[WHAT THIS TASK INVOLVES] Nothing is needed except the lines below that run from the one with "M69 62 108 58" through the one with "M485 829 486 676", repeated exactly.

(Dataset entries)
--- START ---
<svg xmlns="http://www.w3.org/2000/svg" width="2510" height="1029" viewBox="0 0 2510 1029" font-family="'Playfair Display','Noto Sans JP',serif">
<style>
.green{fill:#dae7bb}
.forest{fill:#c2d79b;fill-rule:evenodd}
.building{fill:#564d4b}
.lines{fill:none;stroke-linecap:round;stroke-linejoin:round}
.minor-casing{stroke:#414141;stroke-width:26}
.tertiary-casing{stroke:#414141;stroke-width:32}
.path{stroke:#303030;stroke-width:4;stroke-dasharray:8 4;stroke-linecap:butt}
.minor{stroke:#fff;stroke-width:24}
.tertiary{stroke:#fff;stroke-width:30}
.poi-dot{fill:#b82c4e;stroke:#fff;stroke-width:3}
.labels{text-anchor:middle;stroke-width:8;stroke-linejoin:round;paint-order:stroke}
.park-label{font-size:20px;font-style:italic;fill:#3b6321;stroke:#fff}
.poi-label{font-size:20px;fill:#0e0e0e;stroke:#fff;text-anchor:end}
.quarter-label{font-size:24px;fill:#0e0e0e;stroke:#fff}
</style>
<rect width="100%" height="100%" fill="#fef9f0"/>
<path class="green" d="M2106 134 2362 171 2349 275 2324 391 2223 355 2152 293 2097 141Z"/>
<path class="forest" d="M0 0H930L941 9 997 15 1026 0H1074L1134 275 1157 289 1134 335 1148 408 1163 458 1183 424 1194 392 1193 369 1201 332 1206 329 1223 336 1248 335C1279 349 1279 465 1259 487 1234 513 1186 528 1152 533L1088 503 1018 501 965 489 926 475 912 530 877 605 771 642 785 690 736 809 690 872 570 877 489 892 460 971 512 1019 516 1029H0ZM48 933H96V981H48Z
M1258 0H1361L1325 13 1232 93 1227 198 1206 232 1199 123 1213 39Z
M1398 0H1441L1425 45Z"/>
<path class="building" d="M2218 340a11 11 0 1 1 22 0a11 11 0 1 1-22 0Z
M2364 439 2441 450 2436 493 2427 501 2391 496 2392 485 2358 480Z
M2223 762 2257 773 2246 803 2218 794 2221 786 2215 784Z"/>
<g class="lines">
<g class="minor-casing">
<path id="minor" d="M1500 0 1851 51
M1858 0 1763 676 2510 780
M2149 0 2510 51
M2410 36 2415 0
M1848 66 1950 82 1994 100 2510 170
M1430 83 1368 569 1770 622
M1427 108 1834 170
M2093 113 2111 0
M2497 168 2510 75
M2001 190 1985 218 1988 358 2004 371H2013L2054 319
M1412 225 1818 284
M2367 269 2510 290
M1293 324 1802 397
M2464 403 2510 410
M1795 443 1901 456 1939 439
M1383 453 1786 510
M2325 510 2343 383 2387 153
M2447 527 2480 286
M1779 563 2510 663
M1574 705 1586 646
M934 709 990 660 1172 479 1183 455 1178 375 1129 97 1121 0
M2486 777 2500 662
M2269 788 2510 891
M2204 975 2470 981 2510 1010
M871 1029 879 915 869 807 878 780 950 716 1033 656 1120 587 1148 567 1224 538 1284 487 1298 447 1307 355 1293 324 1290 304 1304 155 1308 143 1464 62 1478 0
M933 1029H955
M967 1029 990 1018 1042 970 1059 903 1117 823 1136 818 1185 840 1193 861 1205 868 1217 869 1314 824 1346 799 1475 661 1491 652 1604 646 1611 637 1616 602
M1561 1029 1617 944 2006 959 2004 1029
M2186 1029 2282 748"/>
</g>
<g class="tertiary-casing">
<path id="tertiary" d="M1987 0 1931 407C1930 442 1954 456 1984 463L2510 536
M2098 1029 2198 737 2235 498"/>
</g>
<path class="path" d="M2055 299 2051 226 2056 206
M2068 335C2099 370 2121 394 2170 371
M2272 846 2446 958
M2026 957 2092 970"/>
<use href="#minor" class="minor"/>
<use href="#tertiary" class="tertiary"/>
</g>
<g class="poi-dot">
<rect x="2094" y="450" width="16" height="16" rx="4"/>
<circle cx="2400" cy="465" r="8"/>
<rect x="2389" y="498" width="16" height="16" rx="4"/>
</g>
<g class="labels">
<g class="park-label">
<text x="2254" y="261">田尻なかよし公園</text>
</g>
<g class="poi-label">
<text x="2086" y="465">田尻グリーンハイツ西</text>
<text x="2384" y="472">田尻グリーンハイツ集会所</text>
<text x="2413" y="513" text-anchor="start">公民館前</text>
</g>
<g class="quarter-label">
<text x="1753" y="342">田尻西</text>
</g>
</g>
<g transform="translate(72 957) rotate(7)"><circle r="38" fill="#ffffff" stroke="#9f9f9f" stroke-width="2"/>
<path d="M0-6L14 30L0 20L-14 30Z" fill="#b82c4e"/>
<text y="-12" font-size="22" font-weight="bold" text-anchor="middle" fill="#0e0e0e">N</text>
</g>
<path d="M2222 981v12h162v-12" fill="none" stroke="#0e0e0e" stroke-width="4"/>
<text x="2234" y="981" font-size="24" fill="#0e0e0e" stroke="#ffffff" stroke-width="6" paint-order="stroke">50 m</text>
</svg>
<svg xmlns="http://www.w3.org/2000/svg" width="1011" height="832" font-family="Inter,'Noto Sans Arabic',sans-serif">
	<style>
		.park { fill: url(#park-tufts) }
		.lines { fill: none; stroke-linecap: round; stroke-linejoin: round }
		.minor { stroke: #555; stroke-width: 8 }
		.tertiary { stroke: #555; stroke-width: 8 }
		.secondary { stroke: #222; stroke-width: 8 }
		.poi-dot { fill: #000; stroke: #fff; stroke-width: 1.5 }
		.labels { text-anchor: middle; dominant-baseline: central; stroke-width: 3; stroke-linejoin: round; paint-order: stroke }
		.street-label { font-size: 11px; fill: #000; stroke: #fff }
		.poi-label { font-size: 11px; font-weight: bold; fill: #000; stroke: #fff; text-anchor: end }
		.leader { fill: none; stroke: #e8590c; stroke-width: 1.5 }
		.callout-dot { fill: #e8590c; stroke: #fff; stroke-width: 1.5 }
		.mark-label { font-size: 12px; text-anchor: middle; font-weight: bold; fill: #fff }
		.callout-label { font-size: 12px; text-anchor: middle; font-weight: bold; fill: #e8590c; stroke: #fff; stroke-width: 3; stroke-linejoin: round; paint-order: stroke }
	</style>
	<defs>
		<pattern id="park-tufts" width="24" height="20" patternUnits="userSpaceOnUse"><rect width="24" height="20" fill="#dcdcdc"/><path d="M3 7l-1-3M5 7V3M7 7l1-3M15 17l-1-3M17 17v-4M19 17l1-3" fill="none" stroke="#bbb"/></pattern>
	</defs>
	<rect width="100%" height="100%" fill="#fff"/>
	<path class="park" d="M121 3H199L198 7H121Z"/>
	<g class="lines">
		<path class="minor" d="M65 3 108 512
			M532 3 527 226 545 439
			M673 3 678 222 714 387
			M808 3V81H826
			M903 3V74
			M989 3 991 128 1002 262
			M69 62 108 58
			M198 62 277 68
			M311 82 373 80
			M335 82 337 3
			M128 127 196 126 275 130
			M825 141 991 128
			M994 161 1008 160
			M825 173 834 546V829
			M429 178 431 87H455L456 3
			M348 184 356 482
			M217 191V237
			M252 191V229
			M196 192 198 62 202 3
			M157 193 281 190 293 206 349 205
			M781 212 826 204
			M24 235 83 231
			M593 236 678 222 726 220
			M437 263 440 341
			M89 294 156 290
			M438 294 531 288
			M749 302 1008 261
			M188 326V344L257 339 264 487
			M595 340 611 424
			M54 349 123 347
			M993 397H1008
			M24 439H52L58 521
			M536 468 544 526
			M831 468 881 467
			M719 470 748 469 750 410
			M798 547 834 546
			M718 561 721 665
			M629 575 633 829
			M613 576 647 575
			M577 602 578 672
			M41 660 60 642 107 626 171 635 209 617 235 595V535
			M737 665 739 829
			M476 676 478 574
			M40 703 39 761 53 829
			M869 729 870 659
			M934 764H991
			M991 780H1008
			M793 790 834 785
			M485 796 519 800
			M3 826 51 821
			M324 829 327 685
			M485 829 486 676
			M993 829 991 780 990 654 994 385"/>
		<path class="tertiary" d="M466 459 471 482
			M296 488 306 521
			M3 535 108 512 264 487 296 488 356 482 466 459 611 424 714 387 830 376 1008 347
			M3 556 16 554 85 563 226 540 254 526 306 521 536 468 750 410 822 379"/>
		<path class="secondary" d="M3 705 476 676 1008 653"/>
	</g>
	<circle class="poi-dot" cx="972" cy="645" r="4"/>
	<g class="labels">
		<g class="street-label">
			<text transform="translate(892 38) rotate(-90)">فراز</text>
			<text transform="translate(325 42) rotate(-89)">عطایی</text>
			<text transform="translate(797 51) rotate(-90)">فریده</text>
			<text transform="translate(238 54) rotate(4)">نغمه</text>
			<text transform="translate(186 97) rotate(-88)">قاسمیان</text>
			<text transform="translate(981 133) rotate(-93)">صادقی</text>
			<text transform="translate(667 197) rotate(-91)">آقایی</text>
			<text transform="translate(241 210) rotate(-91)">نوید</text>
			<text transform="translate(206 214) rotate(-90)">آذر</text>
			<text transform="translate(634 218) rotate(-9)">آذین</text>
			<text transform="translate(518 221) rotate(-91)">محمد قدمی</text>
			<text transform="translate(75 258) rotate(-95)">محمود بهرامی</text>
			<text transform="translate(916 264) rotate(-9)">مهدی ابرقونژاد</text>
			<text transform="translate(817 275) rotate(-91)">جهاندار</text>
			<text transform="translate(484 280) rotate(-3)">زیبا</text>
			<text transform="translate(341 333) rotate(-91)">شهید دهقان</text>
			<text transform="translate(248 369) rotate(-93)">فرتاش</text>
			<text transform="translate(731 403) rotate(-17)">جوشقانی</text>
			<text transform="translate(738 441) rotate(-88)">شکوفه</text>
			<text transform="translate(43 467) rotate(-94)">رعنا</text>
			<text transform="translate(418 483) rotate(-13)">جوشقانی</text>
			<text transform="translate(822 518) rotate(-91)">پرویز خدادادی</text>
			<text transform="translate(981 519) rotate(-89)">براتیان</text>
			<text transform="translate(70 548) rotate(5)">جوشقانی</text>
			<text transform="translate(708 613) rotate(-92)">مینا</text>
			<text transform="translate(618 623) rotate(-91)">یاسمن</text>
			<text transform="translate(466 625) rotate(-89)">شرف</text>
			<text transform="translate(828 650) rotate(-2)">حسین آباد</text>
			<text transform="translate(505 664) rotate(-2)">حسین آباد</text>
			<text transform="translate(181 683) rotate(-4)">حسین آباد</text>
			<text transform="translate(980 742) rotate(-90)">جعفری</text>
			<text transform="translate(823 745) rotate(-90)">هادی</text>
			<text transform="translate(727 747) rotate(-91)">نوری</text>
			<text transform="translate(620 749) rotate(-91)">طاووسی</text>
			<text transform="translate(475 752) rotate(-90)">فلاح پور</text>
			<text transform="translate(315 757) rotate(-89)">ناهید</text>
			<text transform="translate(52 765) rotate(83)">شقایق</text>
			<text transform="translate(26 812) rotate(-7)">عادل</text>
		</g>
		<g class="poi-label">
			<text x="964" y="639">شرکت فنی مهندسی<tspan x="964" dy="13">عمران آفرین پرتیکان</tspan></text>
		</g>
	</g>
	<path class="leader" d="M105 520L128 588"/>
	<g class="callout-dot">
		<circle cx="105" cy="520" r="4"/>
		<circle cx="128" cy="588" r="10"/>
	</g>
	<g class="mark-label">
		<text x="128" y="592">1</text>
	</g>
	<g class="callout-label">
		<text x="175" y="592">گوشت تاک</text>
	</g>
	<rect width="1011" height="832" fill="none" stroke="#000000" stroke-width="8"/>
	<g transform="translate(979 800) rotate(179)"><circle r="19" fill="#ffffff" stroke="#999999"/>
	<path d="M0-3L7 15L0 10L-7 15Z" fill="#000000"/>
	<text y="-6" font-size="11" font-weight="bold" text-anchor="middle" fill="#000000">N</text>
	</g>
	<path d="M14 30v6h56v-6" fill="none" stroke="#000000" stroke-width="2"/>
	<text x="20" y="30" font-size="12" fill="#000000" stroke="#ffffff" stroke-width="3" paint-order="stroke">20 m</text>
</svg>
--- END ---
[RESPONSE BOX]
			M69 62 108 58
			M198 62 277 68
			M311 82 373 80
			M335 82 337 3
			M128 127 196 126 275 130
			M825 141 991 128
			M994 161 1008 160
			M825 173 834 546V829
			M429 178 431 87H455L456 3
			M348 184 356 482
			M217 191V237
			M252 191V229
			M196 192 198 62 202 3
			M157 193 281 190 293 206 349 205
			M781 212 826 204
			M24 235 83 231
			M593 236 678 222 726 220
			M437 263 440 341
			M89 294 156 290
			M438 294 531 288
			M749 302 1008 261
			M188 326V344L257 339 264 487
			M595 340 611 424
			M54 349 123 347
			M993 397H1008
			M24 439H52L58 521
			M536 468 544 526
			M831 468 881 467
			M719 470 748 469 750 410
			M798 547 834 546
			M718 561 721 665
			M629 575 633 829
			M613 576 647 575
			M577 602 578 672
			M41 660 60 642 107 626 171 635 209 617 235 595V535
			M737 665 739 829
			M476 676 478 574
			M40 703 39 761 53 829
			M869 729 870 659
			M934 764H991
			M991 780H1008
			M793 790 834 785
			M485 796 519 800
			M3 826 51 821
			M324 829 327 685
			M485 829 486 676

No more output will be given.